* _REQUIRED WORK_
Rewrite the rows from their beginning through the line containing "### Model checkers", inclusive, replacing "intuitionistic" with "constructive" and leaving everything else unchanged. Omit the pictures from your answer.

[Records contained in a dataset]
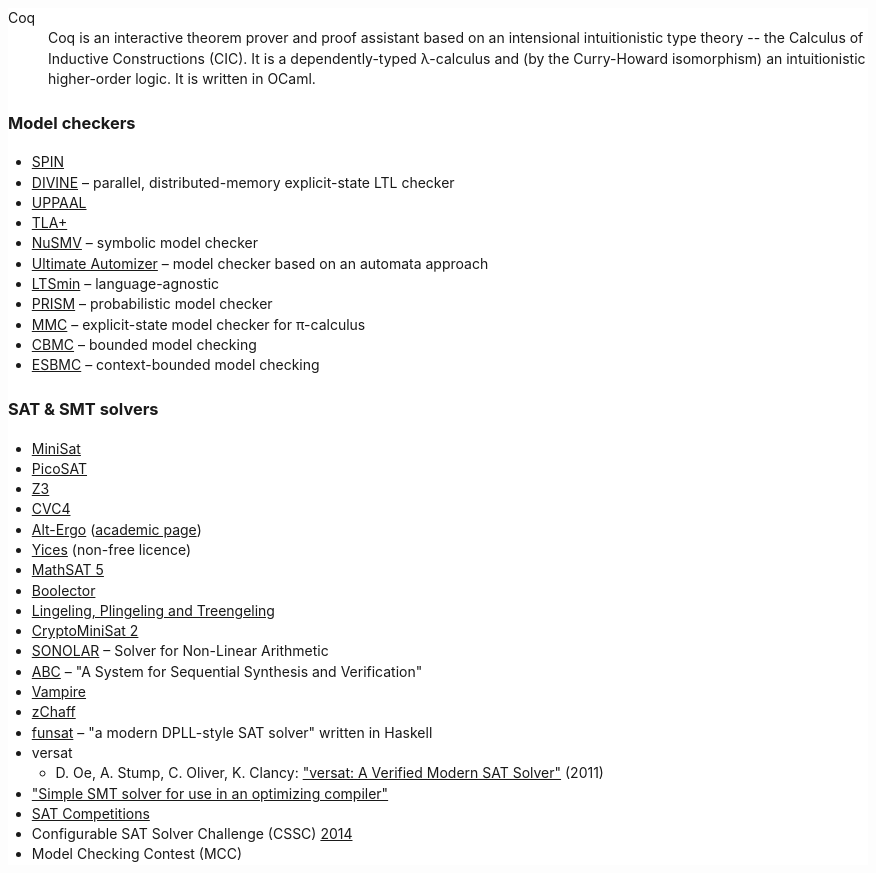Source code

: <dl>
<dt>Coq</dt>
<dd>Coq is an interactive theorem prover and proof assistant based on an intensional
intuitionistic type theory -- the Calculus of Inductive Constructions (CIC). It is
a dependently-typed λ-calculus and (by the Curry-Howard isomorphism) an
intuitionistic higher-order logic. It is written in OCaml.</dd>
</dl>

### Model checkers

-   [SPIN](http://spinroot.com/spin/whatispin.html)
-   [DIVINE](https://divine.fi.muni.cz/index.html) – parallel, distributed-memory explicit-state LTL checker
-   [UPPAAL](http://www.uppaal.org/)
-   [TLA+](http://research.microsoft.com/en-us/um/people/lamport/tla/tla.html)
-   [NuSMV](http://nusmv.fbk.eu/) – symbolic model checker
-   [Ultimate Automizer](https://monteverdi.informatik.uni-freiburg.de/tomcat/Website/?ui=tool&tool=automizer)
    – model checker based on an automata approach
-   [LTSmin](http://fmt.cs.utwente.nl/tools/ltsmin/) – language-agnostic
-   [PRISM](http://www.prismmodelchecker.org/) – probabilistic model checker
-   [MMC](https://www3.cs.stonybrook.edu/~lmc/mmc/) – explicit-state model checker for π-calculus
-   [CBMC](http://www.cprover.org/cbmc/) – bounded model checking
-   [ESBMC](http://www.esbmc.org/) – context-bounded model checking

### SAT & SMT solvers

-   [MiniSat](http://minisat.se/)
-   [PicoSAT](http://fmv.jku.at/picosat)
-   [Z3](https://github.com/Z3Prover/z3)
-   [CVC4](http://cvc4.cs.nyu.edu/web/)
-   [Alt-Ergo](http://alt-ergo.ocamlpro.com/) ([academic page](http://alt-ergo.lri.fr/))
-   [Yices](http://yices.csl.sri.com/) (non-free licence)
-   [MathSAT 5](http://mathsat.fbk.eu/)
-   [Boolector](http://fmv.jku.at/boolector/)
-   [Lingeling, Plingeling and Treengeling](http://fmv.jku.at/lingeling/)
-   [CryptoMiniSat 2](http://www.msoos.org/cryptominisat2/)
-   [SONOLAR](http://www.informatik.uni-bremen.de/agbs/florian/sonolar/) – Solver for Non-Linear Arithmetic
-   [ABC](http://vlsicad.eecs.umich.edu/BK/Slots/cache/www-cad.eecs.berkeley.edu/~alanmi/abc/) – "A System for Sequential Synthesis and Verification"
-   [Vampire](http://vprover.org/index.cgi)
-   [zChaff](https://www.princeton.edu/~chaff/zchaff.html)
-   [funsat](https://hackage.haskell.org/package/funsat) – "a modern DPLL-style SAT
    solver" written in Haskell
-   versat
    -   D\. Oe, A. Stump, C. Oliver, K. Clancy: ["versat: A Verified Modern SAT Solver"](http://homepage.cs.uiowa.edu/~astump/papers/vmcai12.pdf) (2011)
-   ["Simple SMT solver for use in an optimizing compiler"](http://www.well-typed.com/blog/103/)
-   [SAT Competitions](http://www.satcompetition.org/)
-   Configurable SAT Solver Challenge (CSSC) [2014](http://aclib.net/cssc2014/)
-   Model Checking Contest (MCC)
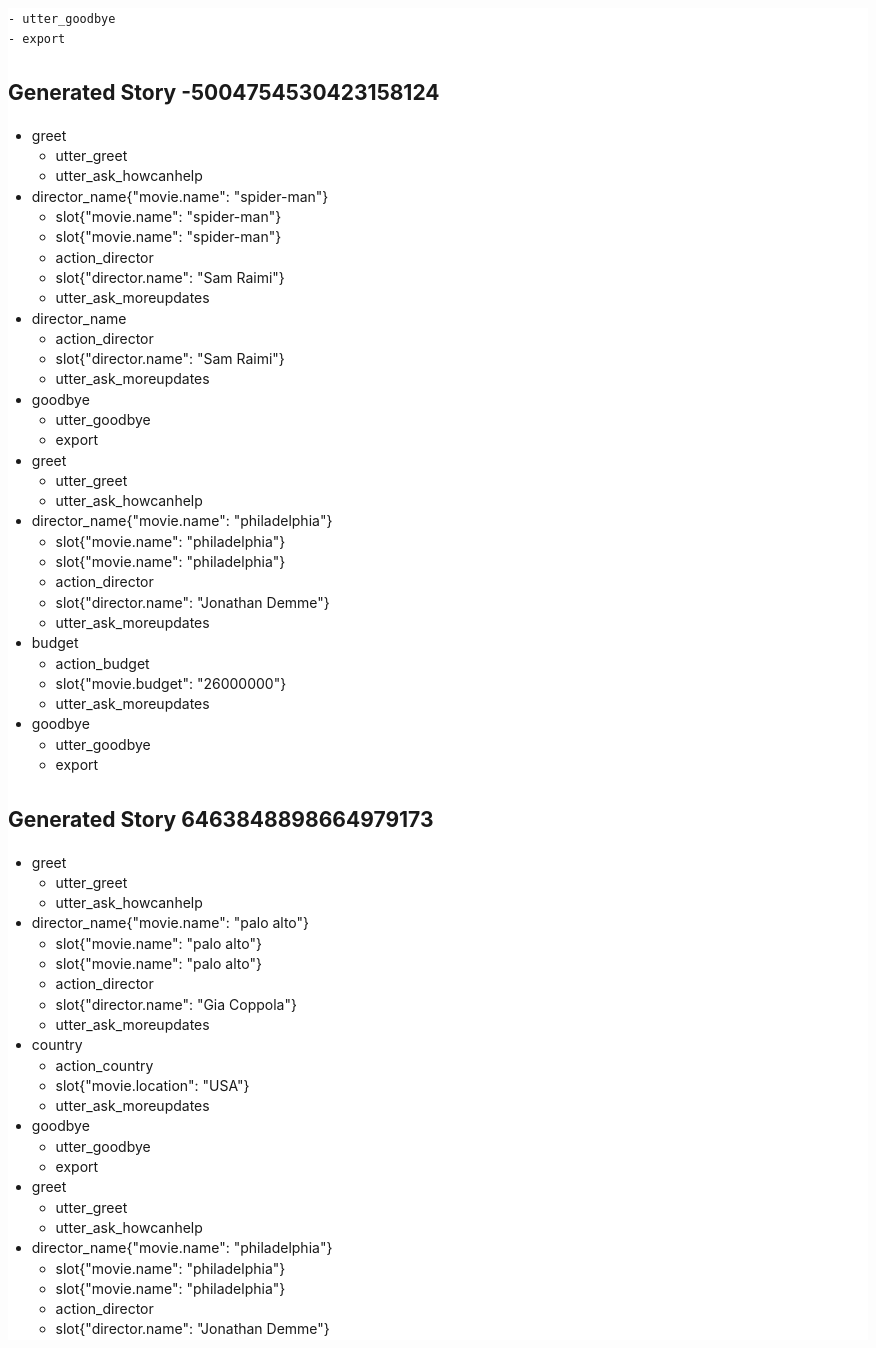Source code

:     - utter_goodbye
    - export

## Generated Story -5004754530423158124
* greet
    - utter_greet
    - utter_ask_howcanhelp
* director_name{"movie.name": "spider-man"}
    - slot{"movie.name": "spider-man"}
    - slot{"movie.name": "spider-man"}
    - action_director
    - slot{"director.name": "Sam Raimi"}
    - utter_ask_moreupdates
* director_name
    - action_director
    - slot{"director.name": "Sam Raimi"}
    - utter_ask_moreupdates
* goodbye
    - utter_goodbye
    - export
* greet
    - utter_greet
    - utter_ask_howcanhelp
* director_name{"movie.name": "philadelphia"}
    - slot{"movie.name": "philadelphia"}
    - slot{"movie.name": "philadelphia"}
    - action_director
    - slot{"director.name": "Jonathan Demme"}
    - utter_ask_moreupdates
* budget
    - action_budget
    - slot{"movie.budget": "26000000"}
    - utter_ask_moreupdates
* goodbye
    - utter_goodbye
    - export

## Generated Story 6463848898664979173
* greet
    - utter_greet
    - utter_ask_howcanhelp
* director_name{"movie.name": "palo alto"}
    - slot{"movie.name": "palo alto"}
    - slot{"movie.name": "palo alto"}
    - action_director
    - slot{"director.name": "Gia Coppola"}
    - utter_ask_moreupdates
* country
    - action_country
    - slot{"movie.location": "USA"}
    - utter_ask_moreupdates
* goodbye
    - utter_goodbye
    - export
* greet
    - utter_greet
    - utter_ask_howcanhelp
* director_name{"movie.name": "philadelphia"}
    - slot{"movie.name": "philadelphia"}
    - slot{"movie.name": "philadelphia"}
    - action_director
    - slot{"director.name": "Jonathan Demme"}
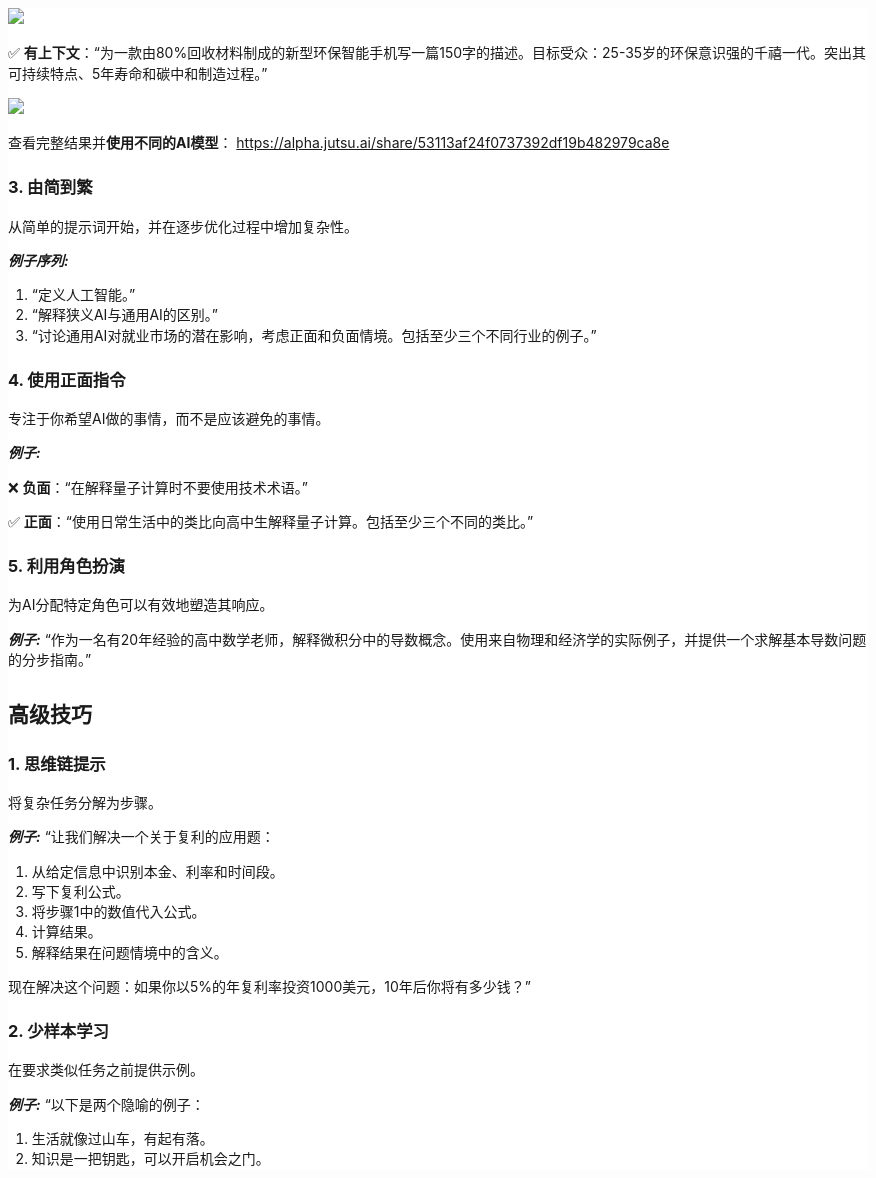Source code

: ![](https://blog.jutsu.ai/content/images/2024/09/Screenshot-2024-09-03-at-16.51.44.png)

✅ **有上下文**：“为一款由80%回收材料制成的新型环保智能手机写一篇150字的描述。目标受众：25-35岁的环保意识强的千禧一代。突出其可持续特点、5年寿命和碳中和制造过程。”

![](https://blog.jutsu.ai/content/images/2024/09/Screenshot-2024-09-03-at-16.59.22.png)

查看完整结果并**使用不同的AI模型**： https://alpha.jutsu.ai/share/53113af24f0737392df19b482979ca8e

### 3\. 由简到繁

从简单的提示词开始，并在逐步优化过程中增加复杂性。

**_例子序列:_**

1. “定义人工智能。”
2. “解释狭义AI与通用AI的区别。”
3. “讨论通用AI对就业市场的潜在影响，考虑正面和负面情境。包括至少三个不同行业的例子。”

### 4\. 使用正面指令

专注于你希望AI做的事情，而不是应该避免的事情。

**_例子:_**

❌ **负面**：“在解释量子计算时不要使用技术术语。”

✅ **正面**：“使用日常生活中的类比向高中生解释量子计算。包括至少三个不同的类比。”

### 5\. 利用角色扮演

为AI分配特定角色可以有效地塑造其响应。

**_例子:_** “作为一名有20年经验的高中数学老师，解释微积分中的导数概念。使用来自物理和经济学的实际例子，并提供一个求解基本导数问题的分步指南。”

## 高级技巧

### 1\. 思维链提示

将复杂任务分解为步骤。

**_例子:_** “让我们解决一个关于复利的应用题：

1. 从给定信息中识别本金、利率和时间段。
2. 写下复利公式。
3. 将步骤1中的数值代入公式。
4. 计算结果。
5. 解释结果在问题情境中的含义。

现在解决这个问题：如果你以5%的年复利率投资1000美元，10年后你将有多少钱？”

### 2\. 少样本学习

在要求类似任务之前提供示例。

**_例子:_** “以下是两个隐喻的例子：

1. 生活就像过山车，有起有落。
2. 知识是一把钥匙，可以开启机会之门。
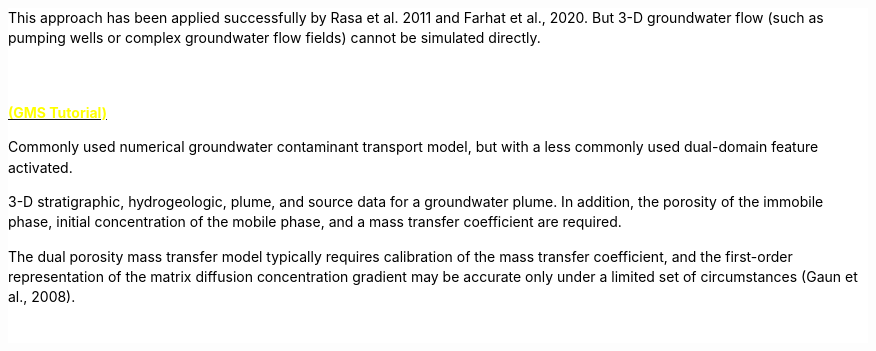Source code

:   <p class=MsoNormal><span style='mso-bidi-font-family:Calibri;mso-bidi-theme-font:
  minor-latin;color:black;mso-font-kerning:12.0pt'>This approach has been
  applied successfully by Rasa et al. 2011 and Farhat et al., 2020. But 3-D
  groundwater flow (such as pumping wells or complex groundwater flow fields)
  cannot be simulated directly.</span><span style='mso-bidi-font-family:Calibri;
  mso-bidi-theme-font:minor-latin'><o:p></o:p></span></p>
  </td>
 </tr>
 <tr style='mso-yfti-irow:7;height:87.15pt'>
  <td width=300 style='width:224.7pt;border:solid white 1.0pt;border-top:none;
  mso-border-top-alt:solid white 1.0pt;background:#0D609C;padding:.75pt 5.4pt 0in 5.4pt;
  height:87.15pt'>
  <p class=MsoNormal><b><span style='color:white;mso-themecolor:background1'>7.
  MT3DMS / RT3D <br>
  3-D Model with Dual Domain<br>
  </span></b><span style='color:black;mso-color-alt:windowtext'><a
  href="http://www.ees.nmt.edu/outside/courses/hyd547/supplemental/MODFLOW_Tutorial/MT3DMS-AdvancedTransport.pdf"><b><span
  style='color:yellow'>(GMS Tutorial)</span></b></a></span><b><span
  style='color:yellow'> </span></b><span style='color:white;mso-themecolor:
  background1'><o:p></o:p></span></p>
  </td>
  <td width=282 valign=top style='width:211.5pt;border-top:none;border-left:
  none;border-bottom:solid white 1.0pt;border-right:solid white 1.0pt;
  mso-border-top-alt:solid white 1.0pt;mso-border-left-alt:solid white 1.0pt;
  background:#CCD2DE;padding:.75pt 5.4pt 0in 5.4pt;height:87.15pt'>
  <p class=MsoNormal><span style='mso-bidi-font-family:Calibri;mso-bidi-theme-font:
  minor-latin;color:black;mso-font-kerning:12.0pt'>Commonly used numerical
  groundwater contaminant transport model, but with a less commonly used
  dual-domain feature activated.</span><span style='mso-bidi-font-family:Calibri;
  mso-bidi-theme-font:minor-latin'><o:p></o:p></span></p>
  </td>
  <td width=288 valign=top style='width:3.0in;border-top:none;border-left:none;
  border-bottom:solid white 1.0pt;border-right:solid white 1.0pt;mso-border-top-alt:
  solid white 1.0pt;mso-border-left-alt:solid white 1.0pt;background:#CCD2DE;
  padding:.75pt 5.4pt 0in 5.4pt;height:87.15pt'>
  <p class=MsoNormal><span style='mso-bidi-font-family:Calibri;mso-bidi-theme-font:
  minor-latin;color:black;mso-font-kerning:12.0pt'>3-D stratigraphic,
  hydrogeologic, plume, and source data for a groundwater plume. In addition,
  the porosity of the immobile phase, initial concentration of the mobile
  phase, and a mass transfer coefficient are required.</span><span
  style='mso-bidi-font-family:Calibri;mso-bidi-theme-font:minor-latin'><o:p></o:p></span></p>
  </td>
  <td width=294 valign=top style='width:220.5pt;border-top:none;border-left:
  none;border-bottom:solid white 1.0pt;border-right:solid white 1.0pt;
  mso-border-top-alt:solid white 1.0pt;mso-border-left-alt:solid white 1.0pt;
  background:#CCD2DE;padding:.75pt 5.4pt 0in 5.4pt;height:87.15pt'>
  <p style='margin:0in'><span style='font-size:11.0pt;font-family:"Calibri",sans-serif;mso-ascii-theme-font:
  minor-latin;mso-hansi-theme-font:minor-latin;mso-bidi-theme-font:minor-latin'><o:p></o:p></span></p>
  <p class=MsoNormal><span style='mso-bidi-font-family:Calibri;mso-bidi-theme-font:
  minor-latin;color:black;mso-font-kerning:12.0pt'>The dual porosity mass
  transfer model typically requires calibration of the mass transfer
  coefficient, and the first-order representation of the matrix diffusion
  concentration gradient may be accurate only under a limited set of
  circumstances (Gaun et al., 2008).</span><span style='font-size:11.0pt;
  font-family:"Calibri",sans-serif;mso-ascii-theme-font:minor-latin;mso-hansi-theme-font:
  minor-latin;mso-bidi-theme-font:minor-latin'><o:p></o:p></span></p>
  <p class=MsoNormal><span style='mso-bidi-font-family:Calibri;mso-bidi-theme-font:
  minor-latin;color:black;mso-font-kerning:12.0pt'>&nbsp;</span><span
  style='mso-bidi-font-family:Calibri;mso-bidi-theme-font:minor-latin'><o:p></o:p></span></p>
  </td>
 </tr>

* _EXERCISE RESPONSE_
Source code

: <dl>
<dt>Coq</dt>
<dd>Coq is an interactive theorem prover and proof assistant based on an intensional
constructive type theory -- the Calculus of Inductive Constructions (CIC). It is
a dependently-typed λ-calculus and (by the Curry-Howard isomorphism) an
constructive higher-order logic. It is written in OCaml.</dd>
</dl>

### Model checkers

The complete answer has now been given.